Here is an example of how to solve this problem by embedding Pig in Python.
(explanation follows)
Input data (data/tc_data_simple.txt):

id0	id1
id1	id2
id2	id3
id3	id4
id4	id5
id5	id6
id6	id7
id7	id8
id11	id10
id12	id11
id13	id12
id14	id13
id14	id15
id15	id16
id16	id17
id17	id18

simpletc.py:

#!/usr/bin/python

from org.apache.pig.scripting import *

@outputSchema("rels:{t:(id1: chararray, id2: chararray)}")
def bidirectional(id1, id2):
    if id2 != id1:
        return [ (id1, id2), (id2, id1) ]
    else:
        return [ (id1, id2) ]

def normalize(t):
    id1, id2, followed = t;
    if id2>id1:
        return (id1, id2, followed)
    else:
        return (id2, id1, followed)

@outputSchema("rels:{t:(id1: chararray, id2: chararray, followed: int)}")
def follow(to_follow_id1, links_id1, links_id2):
    outputBag = [ normalize( (links_id1, links_id2, True) ) ]
    if to_follow_id1 is not None:
        outputBag.append( normalize( (to_follow_id1, links_id2, False) ) )
    return outputBag

@outputSchema("followed: int")
def OR(bag):
    result = False;
    for followed in bag:
        result = result | followed[0]
    return result  

@outputSchema("group: {t: (id: chararray)}")
def SORT(bag):
    bag.sort()
    return bag

def main():
    # cleanup output directory before starting
    Pig.fs("rmr out/tc")
   
    Q = Pig.compile("""
    followed = LOAD ‘$followed’ AS (id1: chararray, id2: chararray);
    followed = FOREACH followed GENERATE FLATTEN(bidirectional(id1, id2)), 1 AS followed; — 1 == true
   
    to_follow = LOAD ‘$to_follow’ AS (id1: chararray, id2: chararray);
    to_follow = FOREACH to_follow GENERATE FLATTEN(bidirectional(id1, id2)), 0 AS followed; — 0 == false
   
    links = UNION to_follow, followed;
    joined_links = JOIN links BY id1 LEFT, to_follow BY id2;
   
    new_links_dup =
        FOREACH joined_links
        GENERATE FLATTEN( follow(to_follow::rels::id1, links::rels::id1, links::rels::id2) );

    new_links =
        FOREACH (GROUP new_links_dup BY (id1, id2))
        GENERATE group.id1, group.id2, OR(new_links_dup.followed);

    SPLIT new_links INTO new_followed IF followed != 0, new_to_follow IF followed == 0;
    new_followed = FOREACH new_followed GENERATE id1, id2;
    new_to_follow = FOREACH new_to_follow GENERATE id1, id2;
    STORE new_followed INTO ‘$new_followed’;
    STORE new_to_follow INTO ‘$new_to_follow’;
    """
    )
   
    to_follow = "data/tc_data_simple"
    followed = "out/tc/followed_0"
   
    # create empty dataset for first iteration
    Pig.fs("mkdir " + followed)
    Pig.fs("touchz " + followed + "/part-m-00000")
   
    for i in range(10):
        new_to_follow = "out/tc/to_follow_" + str(i + 1)
        new_followed = "out/tc/followed_" + str(i + 1)
        job = Q.bind().runSingle()
        if not job.isSuccessful():
            raise ‘failed’
        to_follow = new_to_follow
        followed = new_followed
        # detect if we are done
        if not job.result("new_to_follow").iterator().hasNext():
            break

    Pig.compile("""
    links = LOAD ‘$followed’ AS (id1: chararray, id2: chararray);
    links = FOREACH links GENERATE FLATTEN( bidirectional(id1, id2) );
    result = DISTINCT (
        FOREACH (GROUP links by id1)
        GENERATE SORT(links.id2));
    STORE result INTO ‘out/tc/groups’;
    """
).bind().runSingle();

if __name__ == ‘__main__’:
    main()

Output data:

{(id0),(id1),(id2),(id3),(id4),(id5),(id6),(id7),(id8)}
{(id10),(id11),(id12),(id13),(id14),(id15),(id16),(id17),(id18)}

5. Notables

There are a few things to notice in this implementation:
– UDFs are just defined by functions in the same script
– The output schema of the UDF is defined by using the @outputSchema decorator.

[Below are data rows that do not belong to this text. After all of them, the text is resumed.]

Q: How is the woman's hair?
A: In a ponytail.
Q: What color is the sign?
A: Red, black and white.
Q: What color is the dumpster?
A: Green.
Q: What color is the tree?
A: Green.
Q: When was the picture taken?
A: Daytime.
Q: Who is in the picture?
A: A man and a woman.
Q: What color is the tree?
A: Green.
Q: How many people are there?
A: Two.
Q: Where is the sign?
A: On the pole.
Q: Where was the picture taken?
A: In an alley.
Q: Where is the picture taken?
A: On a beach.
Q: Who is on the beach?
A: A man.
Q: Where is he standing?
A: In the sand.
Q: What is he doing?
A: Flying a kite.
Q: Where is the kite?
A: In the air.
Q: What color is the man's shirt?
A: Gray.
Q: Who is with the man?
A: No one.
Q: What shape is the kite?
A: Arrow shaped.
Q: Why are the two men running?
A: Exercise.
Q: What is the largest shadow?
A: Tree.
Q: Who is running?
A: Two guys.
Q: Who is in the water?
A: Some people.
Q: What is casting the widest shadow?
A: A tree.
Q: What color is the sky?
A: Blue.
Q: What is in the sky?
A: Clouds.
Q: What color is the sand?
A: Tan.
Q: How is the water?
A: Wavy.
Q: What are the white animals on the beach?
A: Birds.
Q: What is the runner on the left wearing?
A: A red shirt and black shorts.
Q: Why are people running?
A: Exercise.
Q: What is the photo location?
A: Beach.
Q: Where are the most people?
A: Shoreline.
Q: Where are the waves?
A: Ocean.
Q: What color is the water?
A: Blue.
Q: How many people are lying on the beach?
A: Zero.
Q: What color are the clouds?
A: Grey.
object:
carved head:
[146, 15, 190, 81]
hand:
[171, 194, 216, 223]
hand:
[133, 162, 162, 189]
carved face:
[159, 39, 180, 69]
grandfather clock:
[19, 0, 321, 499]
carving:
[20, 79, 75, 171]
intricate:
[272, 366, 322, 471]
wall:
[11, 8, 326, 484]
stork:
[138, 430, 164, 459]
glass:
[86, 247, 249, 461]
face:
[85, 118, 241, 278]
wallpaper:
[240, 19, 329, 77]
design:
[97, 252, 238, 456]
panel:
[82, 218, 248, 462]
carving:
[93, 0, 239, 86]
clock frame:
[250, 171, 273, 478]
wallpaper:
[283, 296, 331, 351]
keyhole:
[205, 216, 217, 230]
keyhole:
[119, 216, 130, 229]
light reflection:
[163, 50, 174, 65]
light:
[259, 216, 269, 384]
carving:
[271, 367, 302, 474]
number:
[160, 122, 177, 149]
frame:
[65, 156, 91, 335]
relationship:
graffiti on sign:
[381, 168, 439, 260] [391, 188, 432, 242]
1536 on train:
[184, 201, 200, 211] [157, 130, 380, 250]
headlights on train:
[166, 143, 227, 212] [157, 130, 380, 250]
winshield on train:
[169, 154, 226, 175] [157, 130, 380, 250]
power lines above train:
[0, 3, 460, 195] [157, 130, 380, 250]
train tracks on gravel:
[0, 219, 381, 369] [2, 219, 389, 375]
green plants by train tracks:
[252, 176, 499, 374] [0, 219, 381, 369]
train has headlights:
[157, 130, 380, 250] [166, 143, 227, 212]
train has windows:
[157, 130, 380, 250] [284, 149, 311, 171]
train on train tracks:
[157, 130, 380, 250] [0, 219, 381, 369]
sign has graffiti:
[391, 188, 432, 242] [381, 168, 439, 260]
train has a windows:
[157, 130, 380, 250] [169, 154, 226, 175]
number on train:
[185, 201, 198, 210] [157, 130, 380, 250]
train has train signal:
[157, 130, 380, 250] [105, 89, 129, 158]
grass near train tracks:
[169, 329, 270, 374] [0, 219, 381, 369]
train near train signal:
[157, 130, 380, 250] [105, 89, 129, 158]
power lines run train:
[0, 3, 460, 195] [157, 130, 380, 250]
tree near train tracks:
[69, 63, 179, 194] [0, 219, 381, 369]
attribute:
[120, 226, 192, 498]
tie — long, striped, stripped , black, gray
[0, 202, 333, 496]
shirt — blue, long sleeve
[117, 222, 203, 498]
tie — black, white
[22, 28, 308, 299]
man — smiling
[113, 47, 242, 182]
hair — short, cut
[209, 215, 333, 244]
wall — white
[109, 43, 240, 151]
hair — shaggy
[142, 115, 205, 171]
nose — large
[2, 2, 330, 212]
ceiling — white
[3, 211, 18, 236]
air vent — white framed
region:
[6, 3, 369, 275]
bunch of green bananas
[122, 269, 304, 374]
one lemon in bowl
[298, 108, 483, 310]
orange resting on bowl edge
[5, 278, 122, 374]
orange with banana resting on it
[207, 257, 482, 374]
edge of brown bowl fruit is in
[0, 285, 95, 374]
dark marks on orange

Pig needs the schema of the output to interpret the statements following the UDF call.
– The native Python structures (dictionary, tuple, list) are used, the conversion to Pig types (Map, tuple, bag) is automatic. This makes the UDF code much more compact.
– UDFs are directly available in embedded Pig scripts using the function names. No other declaration is required.
– We iterate a maximum of 10 times (max diameter = 210 = 1024) and check if the “to follow” relation is empty to decide if we need to stop the iteration. This is done using the JobStats object returned by runSingle().

There’s also an experimental Javascript embedding that I’ll talk about in a future post.